— BRIEF —
In the lines below, count those containing the word "Relations" and give the number alone.

— INPUT DATA —
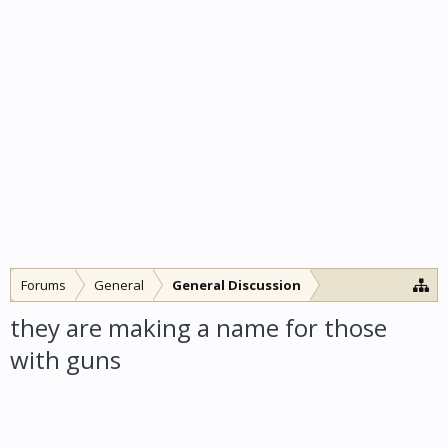
Forums
General
General Discussion
they are making a name for those
with guns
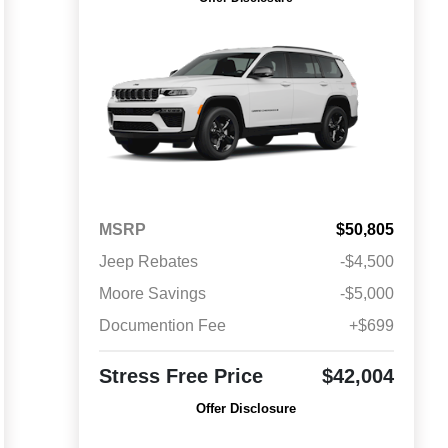
MSRP
$50,805
Jeep Rebates
-$4,500
Moore Savings
-$5,000
Documention Fee
+$699
Stress Free Price
$42,004
Offer Disclosure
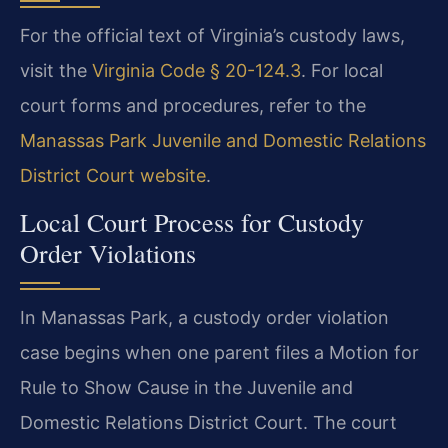
For the official text of Virginia’s custody laws,
visit the
Virginia Code § 20-124.3
. For local
court forms and procedures, refer to the
Manassas Park Juvenile and Domestic Relations
District Court website
.
Local Court Process for Custody
Order Violations
In Manassas Park, a custody order violation
case begins when one parent files a Motion for
Rule to Show Cause in the Juvenile and
Domestic Relations District Court. The court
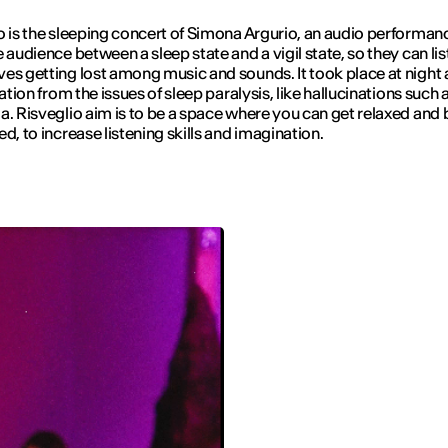
o
is the sleeping concert of Simona Argurio, an audio performan
e audience between a sleep state and a vigil state, so they can lis
es getting lost among music and sounds. It took place at night
ration from the issues of sleep paralysis, like hallucinations such 
ia.
Risveglio
aim is to be a space where you can get relaxed and 
ed, to increase listening skills and imagination.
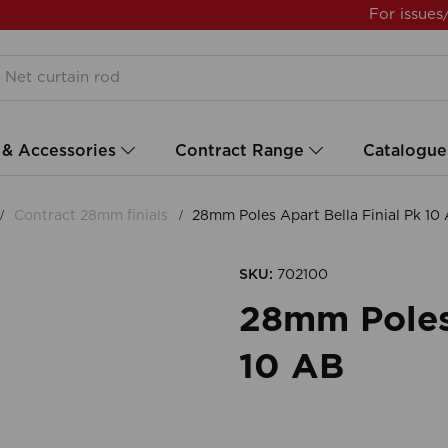
For issues
 & Accessories
Contract Range
Catalogue
Contract 28mm finials
28mm Poles Apart Bella Finial Pk 10
SKU:
702100
28mm Poles 
10 AB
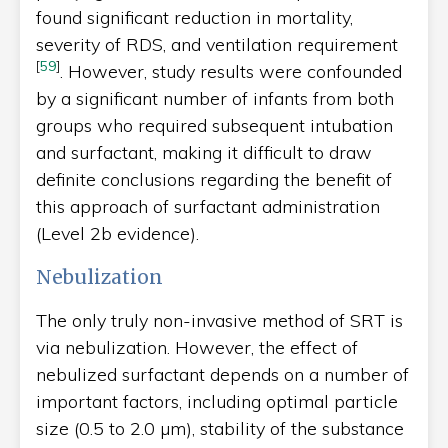
found significant reduction in mortality,
severity of RDS, and ventilation requirement
[
59
]
. However, study results were confounded
by a significant number of infants from both
groups who required subsequent intubation
and surfactant, making it difficult to draw
definite conclusions regarding the benefit of
this approach of surfactant administration
(Level 2b evidence).
Nebulization
The only truly non-invasive method of SRT is
via nebulization. However, the effect of
nebulized surfactant depends on a number of
important factors, including optimal particle
size (0.5 to 2.0 µm), stability of the substance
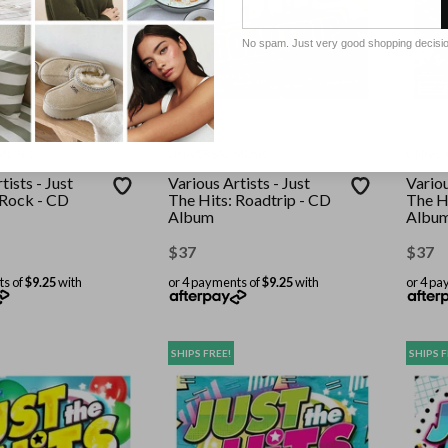
No spam. Just very good shopping decisi
MUSIC
UNIVERSAL MUSIC
UNIVER
tists - Just
Various Artists - Just
Variou
 Rock - CD
The Hits: Roadtrip - CD
The H
Album
Albu
$
37
$
37
ts of
$9.25
with
or 4 payments of
$9.25
with
or 4 pa
SHIPS FREE!
SHIPS F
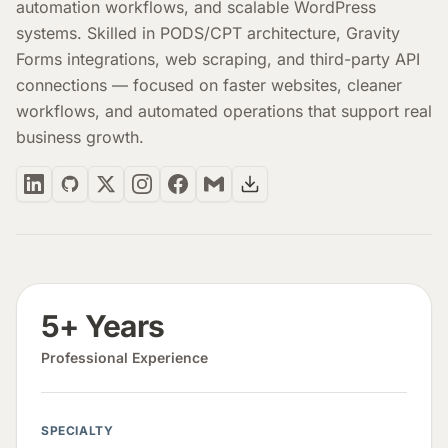
automation workflows, and scalable WordPress
systems. Skilled in PODS/CPT architecture, Gravity
Forms integrations, web scraping, and third-party API
connections — focused on faster websites, cleaner
workflows, and automated operations that support real
business growth.
5+ Years
Professional Experience
SPECIALTY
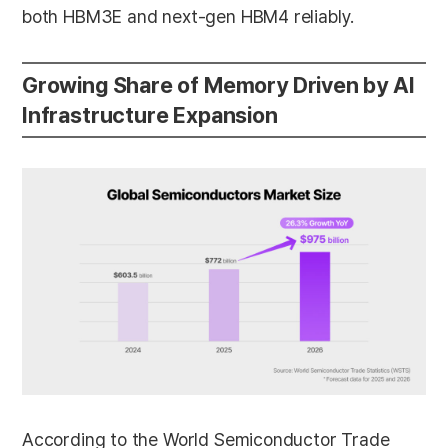
both HBM3E and next-gen HBM4 reliably.
Growing Share of Memory Driven by AI
Infrastructure Expansion
According to the World Semiconductor Trade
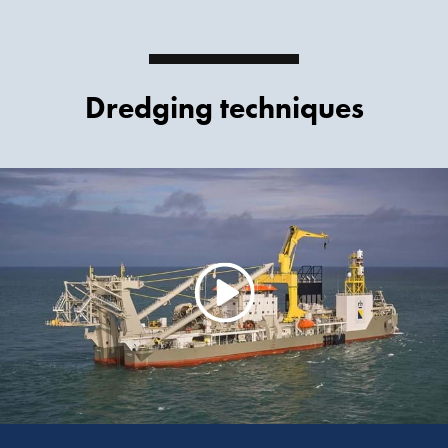
Dredging techniques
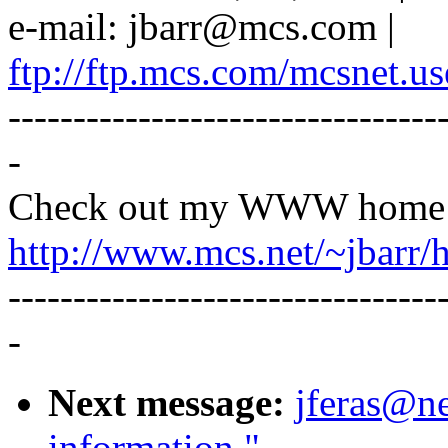
e-mail: jbarr@mcs.com |
ftp://ftp.mcs.com/mcsnet.us
---------------------------------
-
Check out my WWW home 
http://www.mcs.net/~jbarr/
---------------------------------
-
Next message:
jferas@ne
information."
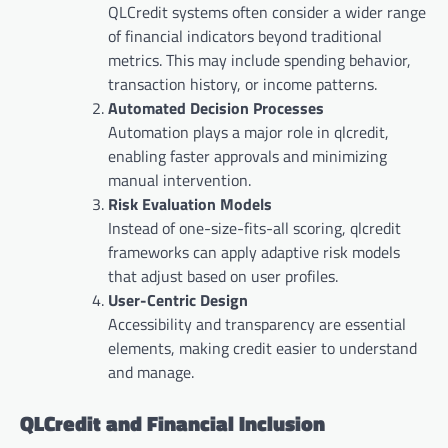
QLCredit systems often consider a wider range
of financial indicators beyond traditional
metrics. This may include spending behavior,
transaction history, or income patterns.
Automated Decision Processes
Automation plays a major role in qlcredit,
enabling faster approvals and minimizing
manual intervention.
Risk Evaluation Models
Instead of one-size-fits-all scoring, qlcredit
frameworks can apply adaptive risk models
that adjust based on user profiles.
User-Centric Design
Accessibility and transparency are essential
elements, making credit easier to understand
and manage.
QLCredit and Financial Inclusion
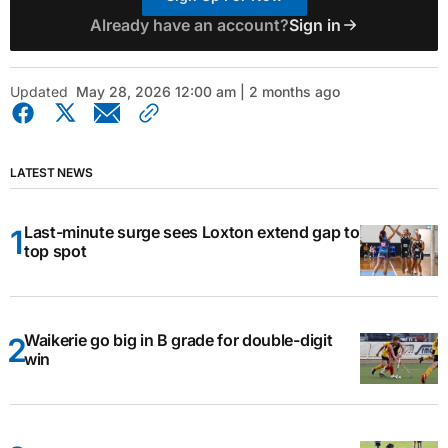
Already have an account?
Sign in
Updated
May 28, 2026 12:00 am | 2 months ago
LATEST NEWS
Last-minute surge sees Loxton extend gap to
top spot
Waikerie go big in B grade for double-digit
win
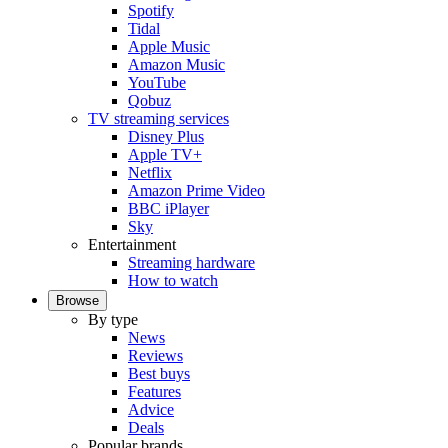
Spotify
Tidal
Apple Music
Amazon Music
YouTube
Qobuz
TV streaming services
Disney Plus
Apple TV+
Netflix
Amazon Prime Video
BBC iPlayer
Sky
Entertainment
Streaming hardware
How to watch
Browse
By type
News
Reviews
Best buys
Features
Advice
Deals
Popular brands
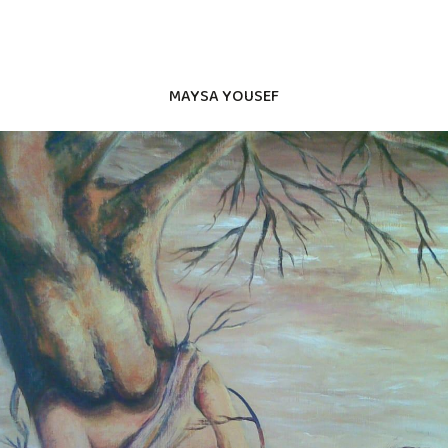
MAYSA YOUSEF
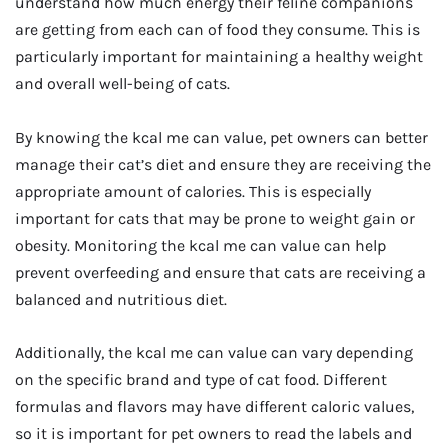
understand how much energy their feline companions
are getting from each can of food they consume. This is
particularly important for maintaining a healthy weight
and overall well-being of cats.
By knowing the kcal me can value, pet owners can better
manage their cat’s diet and ensure they are receiving the
appropriate amount of calories. This is especially
important for cats that may be prone to weight gain or
obesity. Monitoring the kcal me can value can help
prevent overfeeding and ensure that cats are receiving a
balanced and nutritious diet.
Additionally, the kcal me can value can vary depending
on the specific brand and type of cat food. Different
formulas and flavors may have different caloric values,
so it is important for pet owners to read the labels and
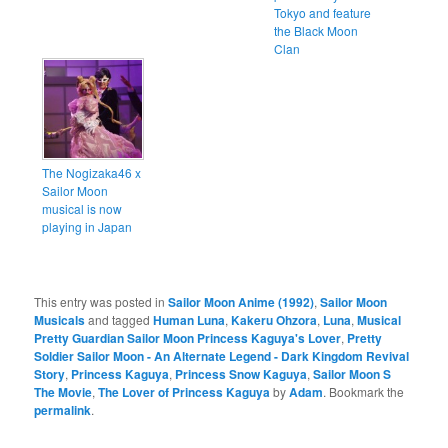
Tokyo and feature
the Black Moon
Clan
The Nogizaka46 x
Sailor Moon
musical is now
playing in Japan
This entry was posted in
Sailor Moon Anime (1992)
,
Sailor Moon
Musicals
and tagged
Human Luna
,
Kakeru Ohzora
,
Luna
,
Musical
Pretty Guardian Sailor Moon Princess Kaguya's Lover
,
Pretty
Soldier Sailor Moon - An Alternate Legend - Dark Kingdom Revival
Story
,
Princess Kaguya
,
Princess Snow Kaguya
,
Sailor Moon S
The Movie
,
The Lover of Princess Kaguya
by
Adam
. Bookmark the
permalink
.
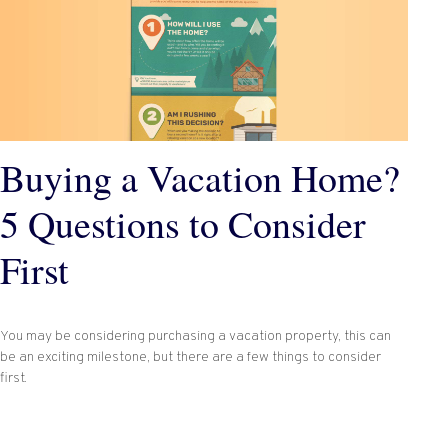
Buying a Vacation Home?
5 Questions to Consider
First
You may be considering purchasing a vacation property, this can
be an exciting milestone, but there are a few things to consider
first.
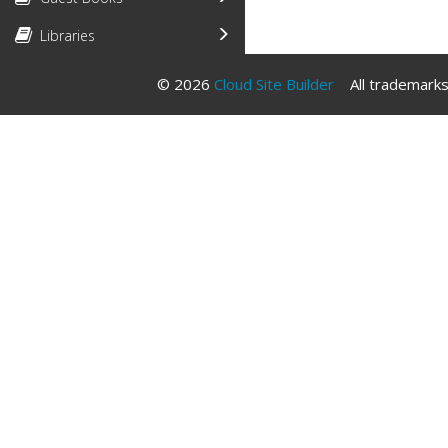
Libraries
© 2026
Cloud Site Builder
All trademarks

— EXERCISE ANSWER —
2